Many countries have implemented regulatory policies aimed at monitoring


foreign channels and commercials. Our neighbouring countries like India, Sri
Lanka, Nepal and Pakistan have already imposed restriction on foreign TV
channels without clean feed. Bangladesh is late to implement the policy and
even facing resistance from local cable operators and some others. A Supreme
Court lawyer sent a legal notice to the government saying that he will take
necessary legal steps including moving a writ petition before the High Court
against them if they do not resume broadcasting foreign TV channels within a
week.
In the legal notice, he said millions of people in Bangladesh pay necessary fees
for watching foreign TV channels, but they are now being deprived of enjoying
the programs. He claimed that in the legal notice that most people of
Bangladesh enjoy shows on foreign TV channels as functions of local channels
are often substandard. According to the lawyer "Bangladesh law was passed in
2006 but has not been implemented in the last 15 years. And what has been
going on for 15 years has somehow become a custom".

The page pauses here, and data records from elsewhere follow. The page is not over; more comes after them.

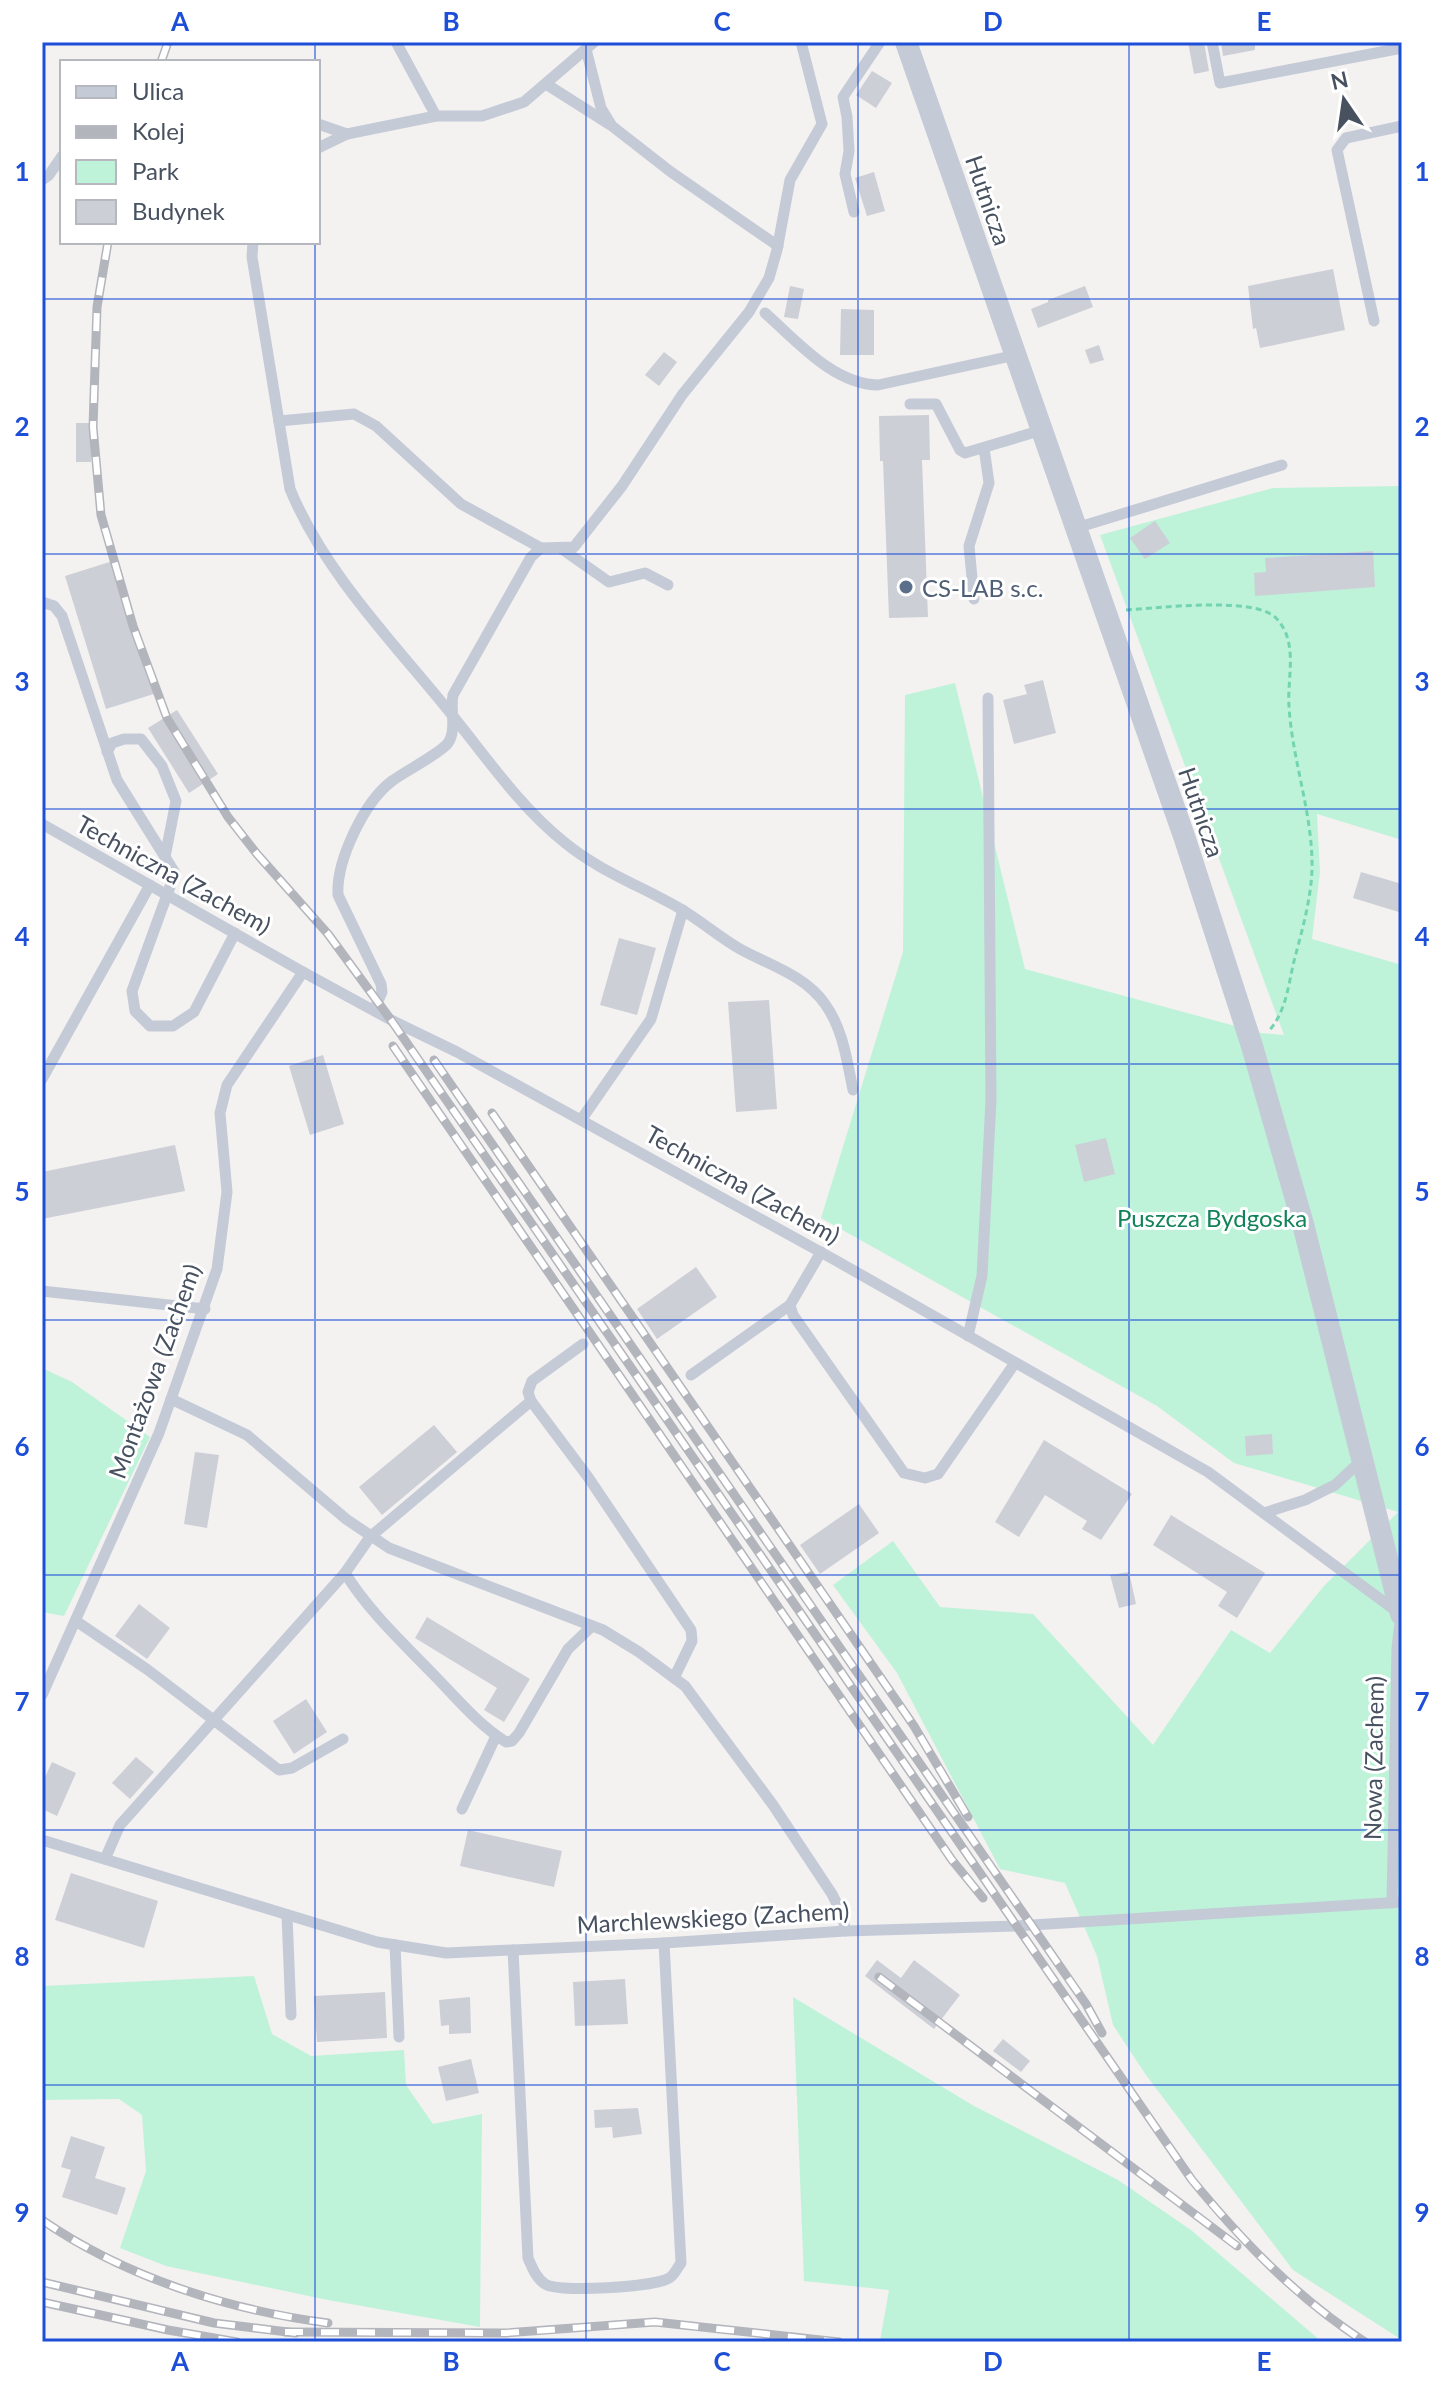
<svg xmlns="http://www.w3.org/2000/svg" width="1444" height="2384" font-family="Lato,sans-serif">
  <style>
    .green { fill: #bef3d9 }
    .building { fill: #cdcfd7 }
    .lines { fill: none; stroke-linecap: round; stroke-linejoin: round }
    .path { stroke: #73d4b1; stroke-width: 3; stroke-dasharray: 6 4; stroke-linecap: butt }
    .lane { stroke: #c4cbd7; stroke-width: 11 }
    .street { stroke: #c4cbd7; stroke-width: 22 }
    .rail-casing { stroke: #b3b5bc; stroke-width: 9 }
    .rail { stroke: #fff; stroke-width: 6; stroke-dasharray: 18; stroke-linecap: butt }
    .grid { fill: none; stroke: #1d4ed8; stroke-width: 2; stroke-opacity: 0.55 }
    .service-dot { fill: #5c6f8a; stroke: #fff; stroke-width: 3 }
    .labels { text-anchor: middle; dominant-baseline: central; stroke-width: 6; stroke-linejoin: round; paint-order: stroke }
    .street-label { font-size: 24px; fill: #475160; stroke: #fff }
    .service-label { font-size: 24px; fill: #4e5e75; stroke: #fff; text-anchor: start }
    .park-label { font-size: 24px; fill: #118359; stroke: #fff }
    .neatline { fill: none; stroke: #1d4ed8; stroke-width: 3 }
    .grid-label { font-size: 26px; text-anchor: middle; font-weight: bold; fill: #1d4ed8 }
  </style>
  <rect width="100%" height="100%" fill="#f4f1f1"/>
  <g class="green">
    <polygon points="1402,486 1402,840 1317,814 1320,872 1312,939 1402,965 1402,2340 1293,2270 1146,2075 1113,2025 1097,1956 1065,1883 1000,1869 897,1673 833,1585 893,1541 940,1607 1033,1614 1153,1745 1231,1630 1270,1653 1323,1587 1398,1512 1234,1463 1157,1406 821,1218 903,952 905,695 955,683 1025,969 1261,1033 1284,1035 1100,535 1273,488"/>
    <polygon points="42,1368 72,1382 150,1437 64,1616 42,1612"/>
    <polygon points="254,1976 272,2034 311,2056 404,2050 406,2085 433,2124 482,2114 480,2327 328,2300 166,2266 120,2248 146,2171 142,2115 119,2099 42,2100 42,1986"/>
    <polygon points="793,1997 974,2106 1118,2180 1191,2230 1322,2342 880,2341 889,2290 804,2281"/>
  </g>
  <g class="building">
    <polygon points="1188,42 1204,42 1209,71 1194,74"/>
    <polygon points="1221,42 1255,42 1255,50 1223,56"/>
    <polygon points="872,71 892,83 876,108 856,95"/>
    <polygon points="874,172 885,211 867,216 855,178"/>
    <polygon points="1333,269 1345,330 1260,348 1256,328 1253,329 1248,286"/>
    <polygon points="790,286 804,289 798,319 784,317"/>
    <polygon points="1085,286 1093,307 1038,328 1031,309 1048,302 1048,300"/>
    <polygon points="841,309 874,310 874,355 840,355"/>
    <polygon points="1099,345 1104,360 1090,364 1085,350"/>
    <polygon points="664,352 677,362 659,386 645,375"/>
    <polygon points="929,415 930,460 922,460 928,617 889,618 883,461 880,461 879,416"/>
    <rect x="76" y="423" width="15" height="39"/>
    <polygon points="1155,521 1170,543 1145,559 1130,538"/>
    <polygon points="1373,551 1375,587 1255,596 1254,573 1266,572 1265,558"/>
    <polygon points="116,560 157,693 106,709 65,576"/>
    <polygon points="1043,680 1056,733 1014,744 1003,700 1027,694 1024,685"/>
    <polygon points="177,710 218,774 189,793 148,728"/>
    <polygon points="1361,872 1402,884 1402,913 1353,898"/>
    <polygon points="619,938 656,948 637,1015 600,1005"/>
    <polygon points="769,1000 777,1109 736,1112 728,1002"/>
    <polygon points="323,1055 344,1124 310,1135 289,1066"/>
    <polygon points="1106,1138 1115,1174 1084,1182 1075,1145"/>
    <polygon points="175,1145 185,1191 42,1219 42,1172"/>
    <polygon points="696,1267 717,1297 657,1339 637,1309"/>
    <polygon points="434,1425 457,1452 382,1515 359,1487"/>
    <polygon points="1272,1434 1273,1454 1246,1456 1245,1436"/>
    <polygon points="1044,1440 1132,1494 1101,1540 1082,1529 1087,1521 1045,1495 1019,1537 995,1522"/>
    <polygon points="195,1452 219,1455 207,1528 184,1524"/>
    <polygon points="859,1504 879,1533 820,1574 800,1545"/>
    <polygon points="1171,1515 1265,1573 1237,1618 1218,1606 1227,1592 1153,1545"/>
    <polygon points="1129,1572 1136,1604 1119,1608 1110,1575"/>
    <polygon points="139,1604 170,1628 147,1659 115,1636"/>
    <polygon points="427,1617 530,1679 504,1722 484,1710 497,1688 415,1638"/>
    <polygon points="306,1699 327,1732 294,1754 273,1721"/>
    <polygon points="136,1757 154,1772 130,1799 112,1783"/>
    <polygon points="52,1762 76,1773 57,1816 42,1809 42,1784"/>
    <polygon points="468,1830 562,1851 554,1887 460,1866"/>
    <polygon points="71,1873 158,1901 144,1948 55,1920"/>
    <polygon points="877,1960 901,1978 914,1960 960,1995 934,2029 865,1976"/>
    <polygon points="625,1979 628,2024 575,2026 573,1982"/>
    <polygon points="385,1992 387,2038 317,2042 314,1996"/>
    <polygon points="470,1997 471,2033 449,2034 449,2025 441,2026 439,2000"/>
    <polygon points="1003,2039 1030,2061 1021,2072 993,2051"/>
    <polygon points="471,2059 479,2093 446,2101 438,2067"/>
    <polygon points="638,2108 642,2134 613,2138 612,2127 595,2128 594,2110"/>
    <polygon points="71,2136 105,2147 95,2178 126,2188 117,2215 62,2197 71,2170 61,2167"/>
  </g>
  <g class="lines">
    <path class="path" d="M 1126,610 C 1158,608 1255,596 1276,618 C 1299,642 1287,677 1289,706 C 1292,760 1313,814 1312,869 C 1311,901 1301,934 1293,965 C 1288,989 1285,1013 1268,1032"/>
    <g class="lane">
      <polyline points="396,42 436,116"/>
      <polyline points="1212,42 1220,83 1402,48"/>
      <polyline points="586,49 601,108 612,126 671,172 778,246"/>
      <polyline points="546,84 609,124"/>
      <polyline points="318,124 347,134 436,116 482,116 524,102 594,42"/>
      <polyline points="318,148 347,134"/>
      <polyline points="42,180 49,175 62,156"/>
      <polyline points="854,212 845,174 849,151 847,117 843,97 880,42"/>
      <path d="M 253,242 L 252,257 L 290,489 C 325,574 395,644 452,715 C 487,758 520,807 564,842 C 599,871 641,886 679,908 C 700,920 719,937 740,949 C 769,965 805,975 825,1004 C 843,1029 847,1061 853,1090"/>
      <path d="M 765,313 C 797,341 833,384 878,385 L 1016,355"/>
      <polyline points="1374,321 1337,150 1346,138 1402,126"/>
      <polyline points="910,404 936,404 960,450 965,453 1042,430"/>
      <polyline points="279,421 354,414 376,426 461,504 541,548"/>
      <polyline points="1076,528 1282,465"/>
      <polyline points="562,549 609,582 645,573 668,585"/>
      <polyline points="974,599 969,546 989,483 984,448"/>
      <polyline points="42,602 54,606 62,616 117,780 175,873 132,991 135,1011 150,1026 173,1026 194,1012 235,933"/>
      <polyline points="107,752 112,743 124,739 141,739 162,766 176,801 165,857"/>
      <polyline points="42,824 303,972 391,1020 457,1052 835,1260 1208,1472 1399,1613"/>
      <path d="M 374,1010 L 382,992 L 381,984 L 338,895 C 336,861 364,802 392,781 C 404,772 441,753 448,743 C 457,730 450,709 453,695 L 531,557 L 541,548 L 574,547 L 622,486 L 682,395 L 749,312 L 769,278 L 777,250 L 790,180 L 822,124 L 801,42"/>
      <polyline points="42,1079 150,885"/>
      <polyline points="581,1120 651,1019 683,910"/>
      <polyline points="821,1252 790,1305 793,1315 904,1473 925,1478 938,1474 1015,1363"/>
      <polyline points="42,1291 205,1309"/>
      <polyline points="968,1336 982,1276 991,1100 988,698"/>
      <polyline points="691,1375 790,1305"/>
      <polyline points="171,1399 247,1435 346,1519 389,1548 603,1630 639,1652 685,1686 773,1805 832,1894 843,1916 845,1931"/>
      <polyline points="531,1401 588,1477 691,1630 692,1641 674,1678"/>
      <polyline points="1264,1513 1305,1500 1335,1485 1362,1460"/>
      <path d="M 345,1573 C 368,1610 400,1640 430,1671 C 456,1697 475,1722 506,1742 L 512,1741 L 519,1733 L 568,1649 L 591,1627"/>
      <polyline points="76,1621 148,1670 279,1770 292,1768 343,1739"/>
      <polyline points="42,1695 159,1433 217,1269 227,1192 220,1113 227,1085 303,972"/>
      <polyline points="462,1809 496,1736"/>
      <polyline points="42,1840 377,1942 446,1953 664,1943 845,1931 1016,1926 1402,1902"/>
      <polyline points="105,1859 120,1825 345,1573 370,1537 531,1401 528,1392 532,1381 583,1344"/>
      <polyline points="1392,1903 1397,1648 1401,1614"/>
      <polyline points="287,1915 291,2015"/>
      <polyline points="395,1945 399,2037"/>
      <path d="M 513,1950 L 528,2258 C 532,2267 536,2278 545,2284 C 558,2293 656,2287 669,2278 C 674,2276 677,2268 681,2263 L 664,1943"/>
    </g>
    <polyline class="street" points="906,42 1185,839 1252,1046 1303,1224 1401,1614"/>
    <defs>
      <g id="rail">
        <polyline points="161,62 168,42"/>
        <path d="M 108,242 L 97,307 L 93,427 L 101,515 L 133,626 L 167,718 L 228,817 L 257,854 L 328,934 L 391,1020 L 1192,2180 C 1243,2242 1297,2298 1365,2342"/>
        <polyline points="393,1046 952,1860 983,1898"/>
        <polyline points="434,1060 1086,2004 1102,2033"/>
        <polyline points="492,1113 914,1726 968,1817"/>
        <polyline points="879,1977 1237,2246"/>
        <path d="M 42,2220 C 125,2277 228,2310 328,2323"/>
        <polyline points="42,2282 214,2323 296,2333"/>
        <polyline points="42,2302 168,2330 237,2342"/>
        <polyline points="285,2332 506,2333 655,2322 839,2342"/>
      </g>
    </defs>
    <use href="#rail" class="rail-casing"/>
    <use href="#rail" class="rail"/>
  </g>
  <path class="grid" d="M 315,42 L 315,62M 586,42 L 586,2342M 858,42 L 858,2342M 1129,42 L 1129,2342M 315,242 L 315,2342M 42,299 L 1402,299M 42,554 L 1402,554M 42,809 L 1402,809M 42,1064 L 1402,1064M 42,1320 L 1402,1320M 42,1575 L 1402,1575M 42,1830 L 1402,1830M 42,2085 L 1402,2085"/>
  <circle class="service-dot" cx="906" cy="587" r="8"/>
  <g class="labels">
    <g class="street-label">
      <text transform="translate(989 200) rotate(71)">Hutnicza</text>
      <text transform="translate(1202 812) rotate(71)">Hutnicza</text>
      <text transform="translate(174 874) rotate(29)">Techniczna (Zachem)</text>
      <text transform="translate(743 1184) rotate(29)">Techniczna (Zachem)</text>
      <text transform="translate(154 1371) rotate(-70)">Montażowa (Zachem)</text>
      <text transform="translate(1373 1758) rotate(-89)">Nowa (Zachem)</text>
      <text transform="translate(713 1917) rotate(-3)">Marchlewskiego (Zachem)</text>
    </g>
    <g class="service-label">
      <text x="922" y="587">CS-LAB s.c.</text>
    </g>
    <g class="park-label">
      <text x="1212" y="1217">Puszcza Bydgoska</text>
    </g>
  </g>
  <rect width="1444" height="2384" fill="none" stroke="#ffffff" stroke-width="88"/>
  <rect x="60" y="60" width="260" height="184" fill="#ffffff" stroke="#b5b9bf" stroke-width="2"/>
  <rect x="76" y="86" width="40" height="12" fill="#c4cbd7" stroke="#b5b9bf" stroke-width="2"/>
  <text x="132" y="100" font-size="24" fill="#475160">Ulica</text>
  <rect x="76" y="126" width="40" height="12" fill="#b3b5bc" stroke="#b5b9bf" stroke-width="2"/>
  <text x="132" y="140" font-size="24" fill="#475160">Kolej</text>
  <rect x="76" y="160" width="40" height="24" fill="#bef3d9" stroke="#b5b9bf" stroke-width="2"/>
  <text x="132" y="180" font-size="24" fill="#475160">Park</text>
  <rect x="76" y="200" width="40" height="24" fill="#cdcfd7" stroke="#b5b9bf" stroke-width="2"/>
  <text x="132" y="220" font-size="24" fill="#475160">Budynek</text>
  <g transform="translate(1344 100) rotate(347)" stroke="#ffffff" stroke-width="6" paint-order="stroke">
  <path d="M0-6L14 30L0 20L-14 30Z" fill="#475160"/>
  <text y="-12" font-size="22" font-weight="bold" text-anchor="middle" fill="#475160">N</text>
  </g>
  <rect x="44" y="44" width="1356" height="2296" class="neatline"/>
  <g class="grid-label">
    <text x="180" y="31">A</text>
    <text x="451" y="31">B</text>
    <text x="722" y="31">C</text>
    <text x="993" y="31">D</text>
    <text x="1264" y="31">E</text>
    <text x="22" y="181">1</text>
    <text x="1422" y="181">1</text>
    <text x="22" y="436">2</text>
    <text x="1422" y="436">2</text>
    <text x="22" y="691">3</text>
    <text x="1422" y="691">3</text>
    <text x="22" y="946">4</text>
    <text x="1422" y="946">4</text>
    <text x="22" y="1201">5</text>
    <text x="1422" y="1201">5</text>
    <text x="22" y="1456">6</text>
    <text x="1422" y="1456">6</text>
    <text x="22" y="1711">7</text>
    <text x="1422" y="1711">7</text>
    <text x="22" y="1966">8</text>
    <text x="1422" y="1966">8</text>
    <text x="22" y="2222">9</text>
    <text x="1422" y="2222">9</text>
    <text x="180" y="2371">A</text>
    <text x="451" y="2371">B</text>
    <text x="722" y="2371">C</text>
    <text x="993" y="2371">D</text>
    <text x="1264" y="2371">E</text>
  </g>
</svg>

The government has taken a bold decision. The Information Minister &
Broadcasting Dr Hasan Mahmud said, in the interest of the country, in the
interest of the people, in the interest of all in the country's media industry,
Government is working to implement ad-free broadcasting or clean feed of
foreign channels in accordance with the law. So it is never desirable for anyone
to take a stand against the interests of the country and everyone or for someone
to advocate for them.

The implementation of the law will encourage providers of broadcast signals to


substitute commercials on international television networks with local
advertising, as is the case with most developing countries. The Clean Feed
Strategy would give a level playing field to Bangladeshi manufacturers and
foreign manufactures. Although late the government has taken a bold decision.